The physico-chemical effects of nanoparticles on fish populations are at an early stage of understanding [67], but their rapidly increasing use and widespread distribution are troubling. Shaw and Handy [68] reported that nanocopper was twice as toxic as dissolved copper and that nanoparticles altered respiration and caused gill, liver, intestine and brain tissue pathology. Cedervall et al. [69] found that nanopolystyrene passed up the algae-zooplankton-fish food chain and altered lipid metabolism and halved food consumption rates of fish.

Climate change

Climate change is predicted to have substantial impacts on USA marine and freshwater recreational fisheries. By 2100, ten states are predicted to lose all their cold and cool freshwater fisheries and in 17 states those fisheries will be halved [70]. Predicted national economic losses range from $80 to $320 million, depending on the predictive model used and the degree to which warm water fishery gains offset coldwater fishery losses. Jones et al. [71] predicted that the USA would lose 50 % of its coldwater fisheries habitat by 2100, with only western and northeastern mountainous areas supporting coldwater fisheries under the highest emission scenario. Under that scenario, coldwater fishing days would decline by 6.4 million, resulting in economic losses of $81 million to $6.4 billion depending on the emission scenario and discount rate. By altering ocean pH, climate change is a serious potential threat to the zooplankton food base of marine recreational fishes and the ability of marine and estuarine mollusks and corals to fix calcium carbonate in their shells (AFS Web: http://fisheries.org/docs/policy_statements/policy_33f.pdf, accessed April 2014). Comte and Grenouillet [72] reported that French stream fish, including numerous species fished recreationally, have been unable to shift their ranges to higher elevations to keep pace with temperature changes from 1980 to 2009. Nonetheless, Tedesco et al. [73] noted that current and historical anthropogenic pressures account for more species extinctions than does predicted climate change.

Conclusions

Individuals and governments around the world value the conservation and sustainable use of recreational fisheries. In the USA and Europe that concern has led, respectively, to the Clean Water Act of 1972 with the goal of swimmable and fishable waters, and the Water Framework Directive with the goal of good water body condition and fisheries by 2015. Although we understand well how to manage sustainable recreational marine and freshwater fisheries, major historical, current and developing threats result from other demands on our lands and waters.

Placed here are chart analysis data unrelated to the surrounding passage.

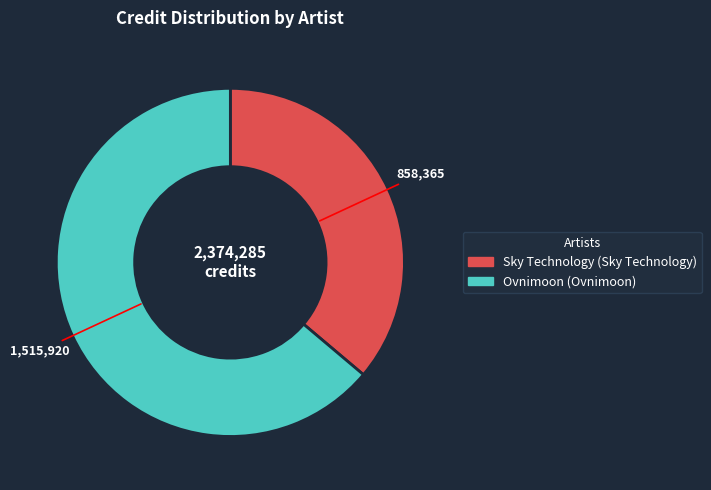

Is there a majority slice in this chart?

Yes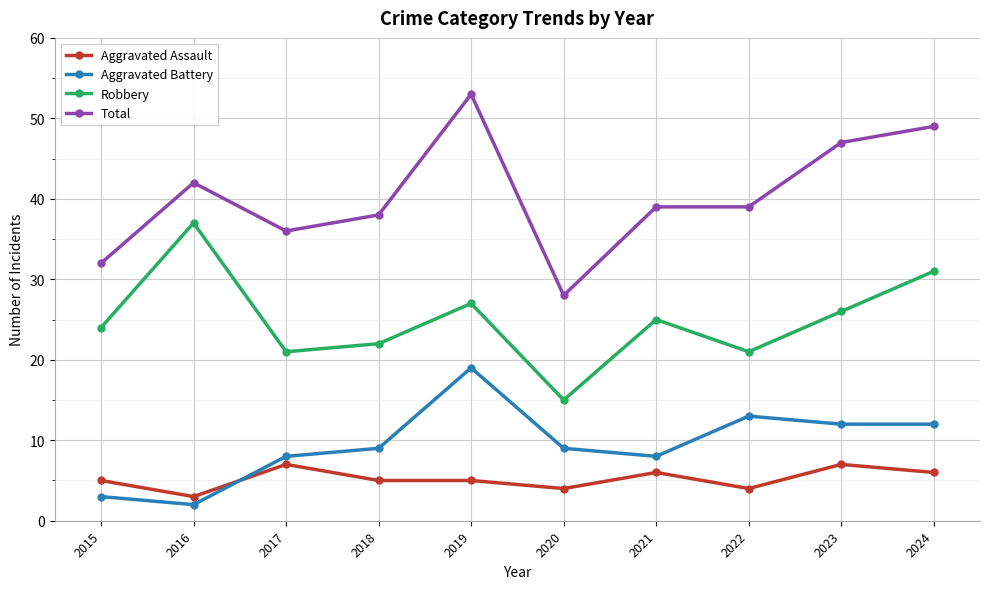

What is the approximate value of Total at 2021?

39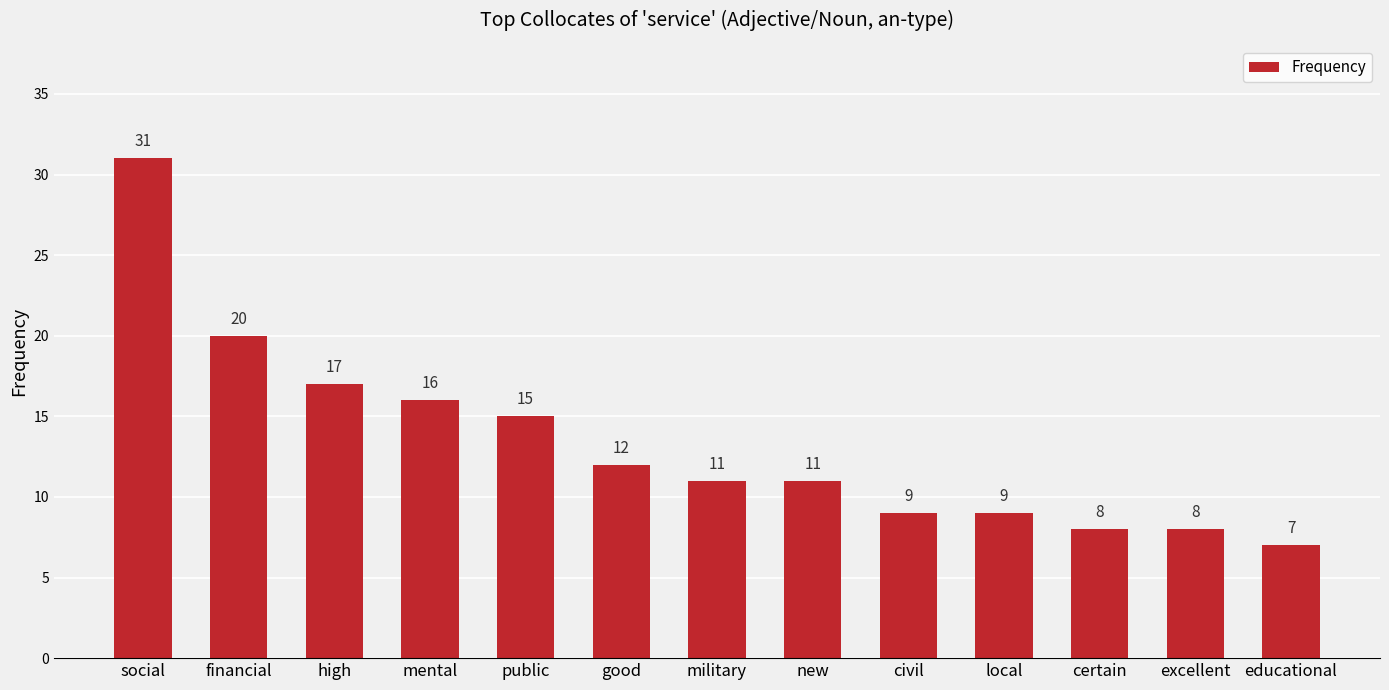

Where is the data nearest to the value 19?

financial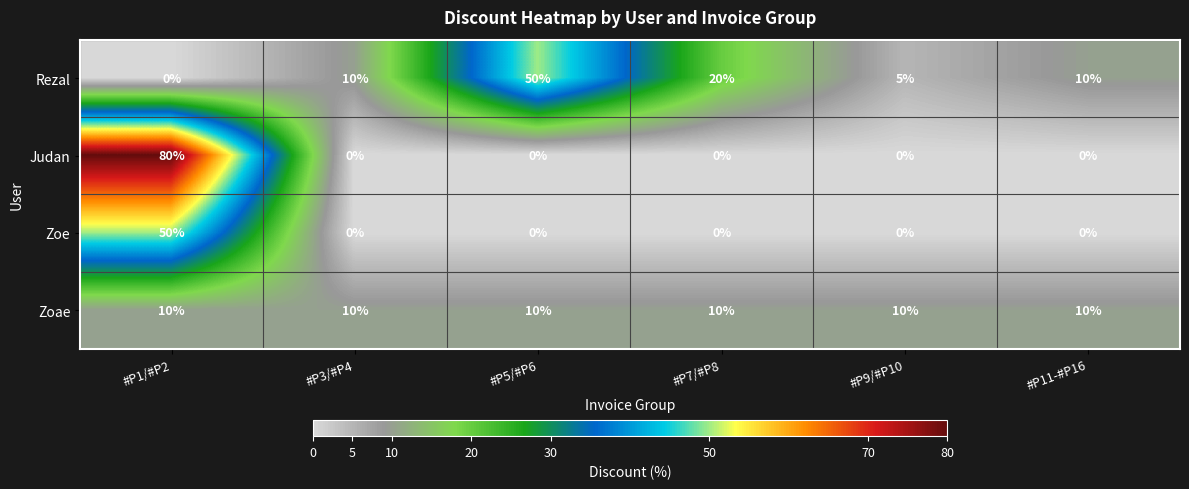

What is the spread (max minus min) of values at #P9/#P10?

10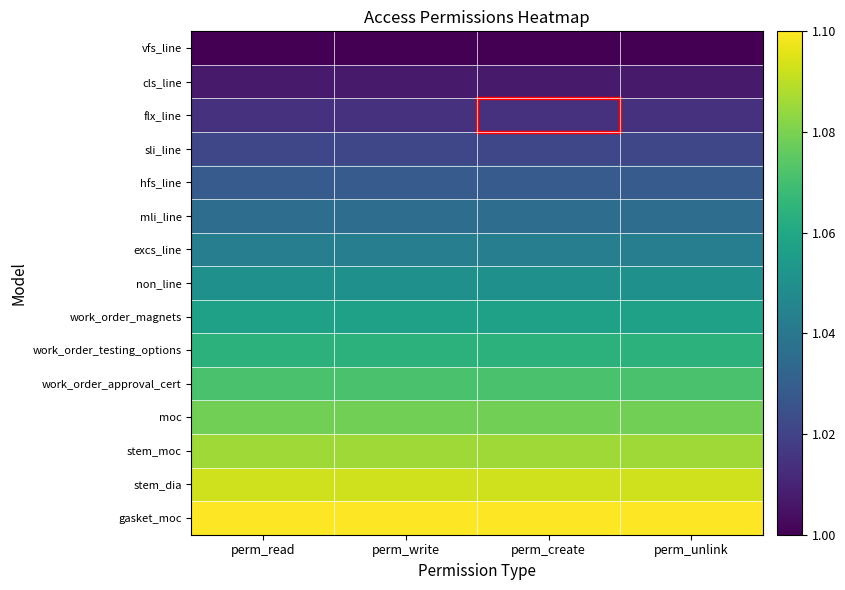

Which category has the highest value across all series?

perm_read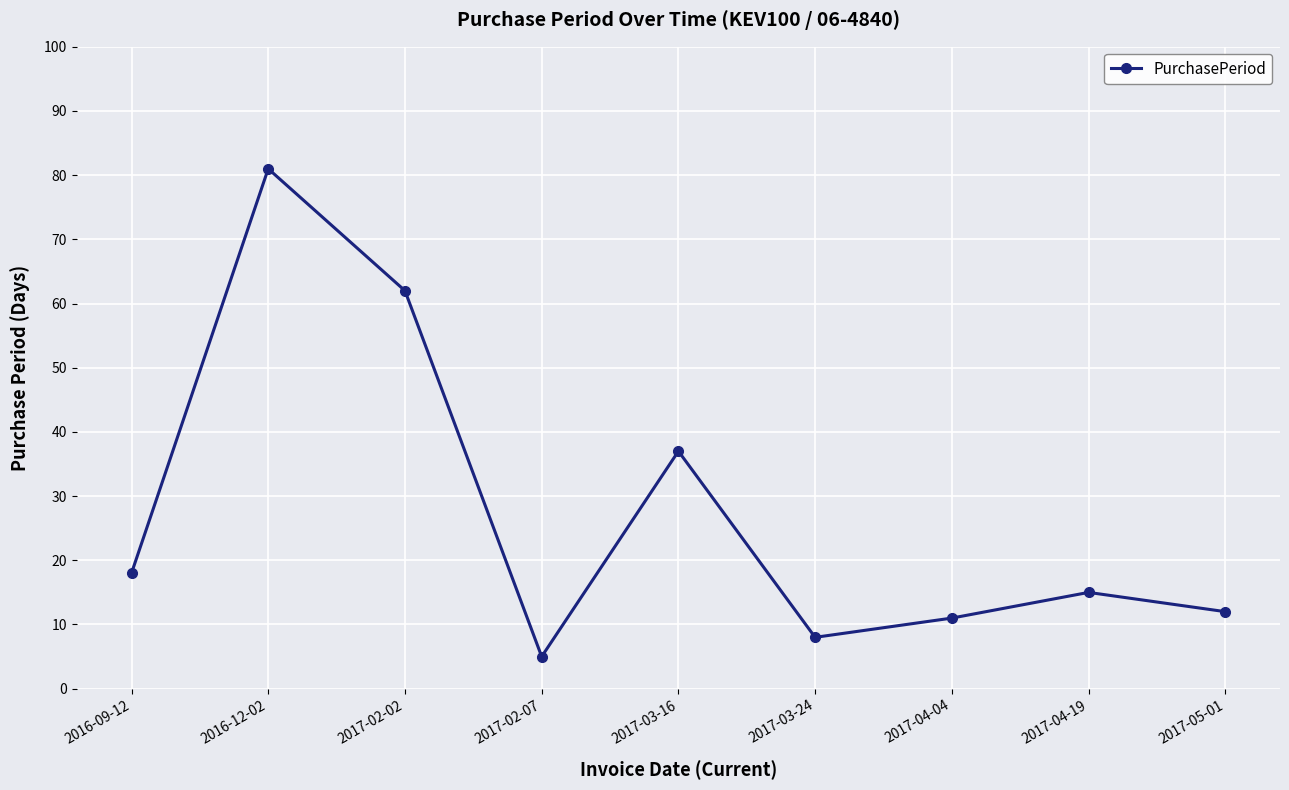

True or false: the data has more than 1 interior local peaks.

True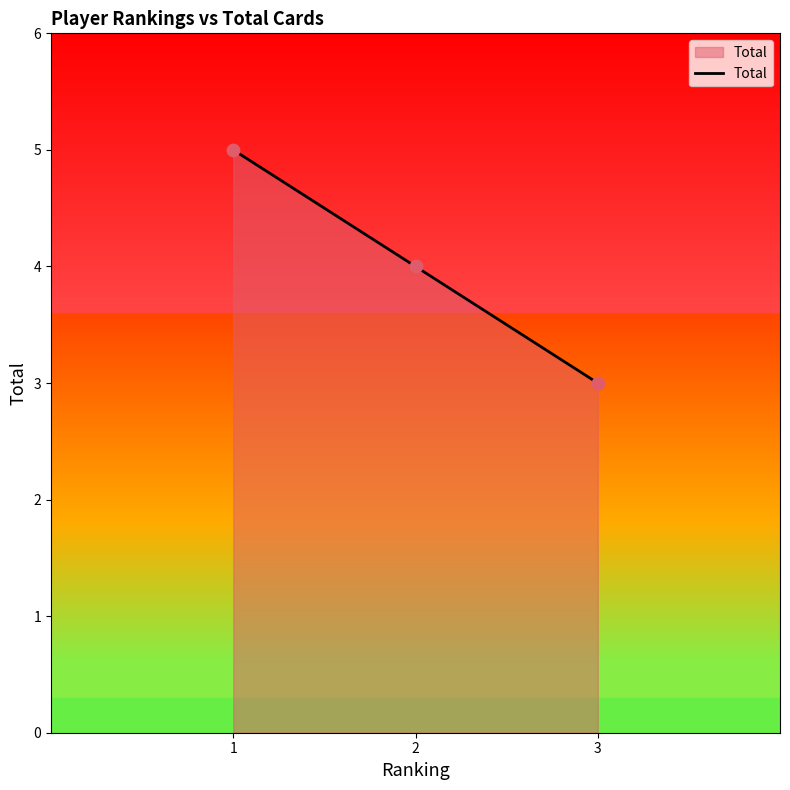

What is the change in value from 2 to 3?

-1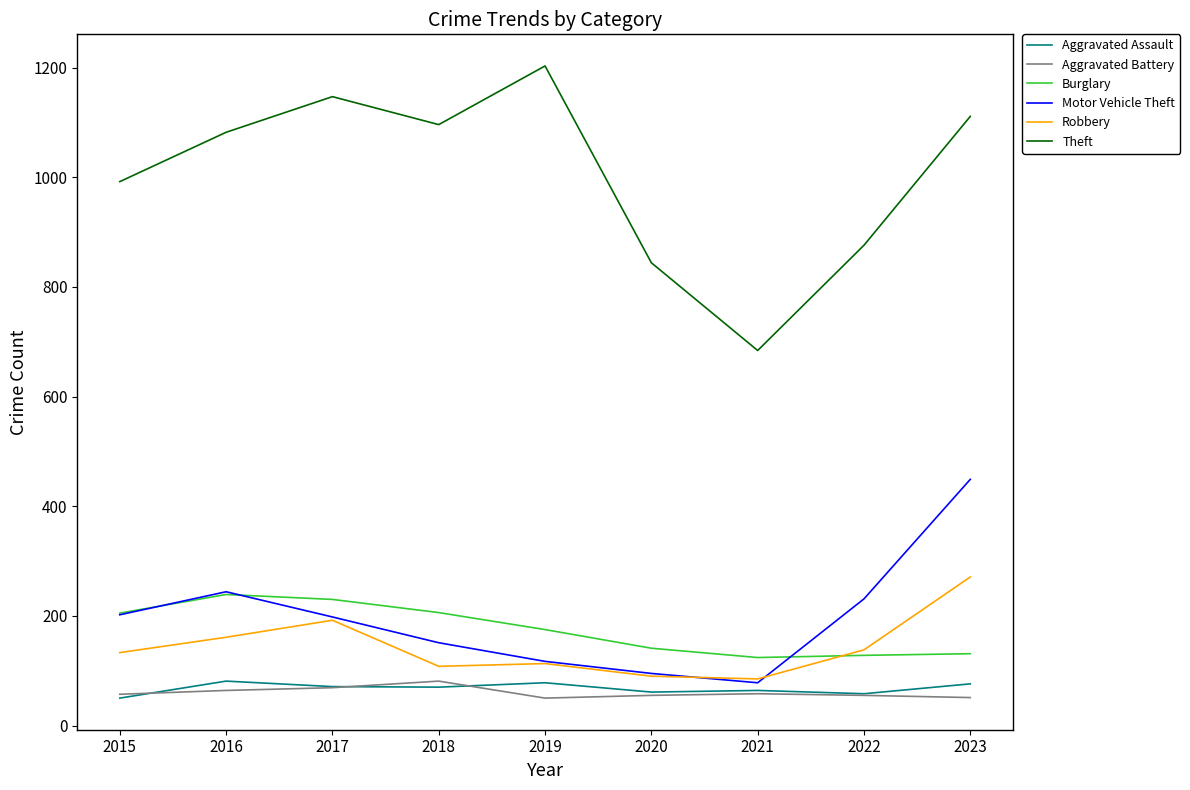

True or false: Aggravated Assault and Burglary intersect in this chart.

False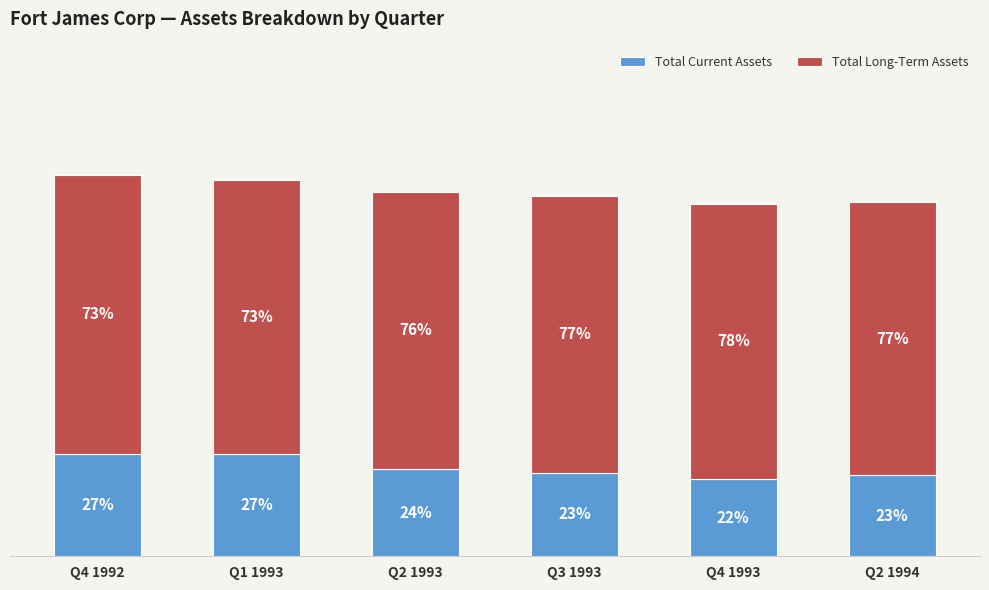

Does the chart contain stacked bars?

Yes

Those threats either singly or together have markedly reduced once-substantial recreational fisheries on Great Lakes lake trout and lake sturgeon [74], Pacific salmon [75, 76], Atlantic salmon (WWF Web: http://awsassets.panda.org/downloads/salmon2.pdf), and Atlantic cod (IUCN Web: http://www.seafish.org/media/Publications/FS17_201003_IUCNRedList.pdf). Continued human population and economic growth drive those threats and thus fundamentally conflict with healthy and sustainable fisheries on those and many other species [2, 7779].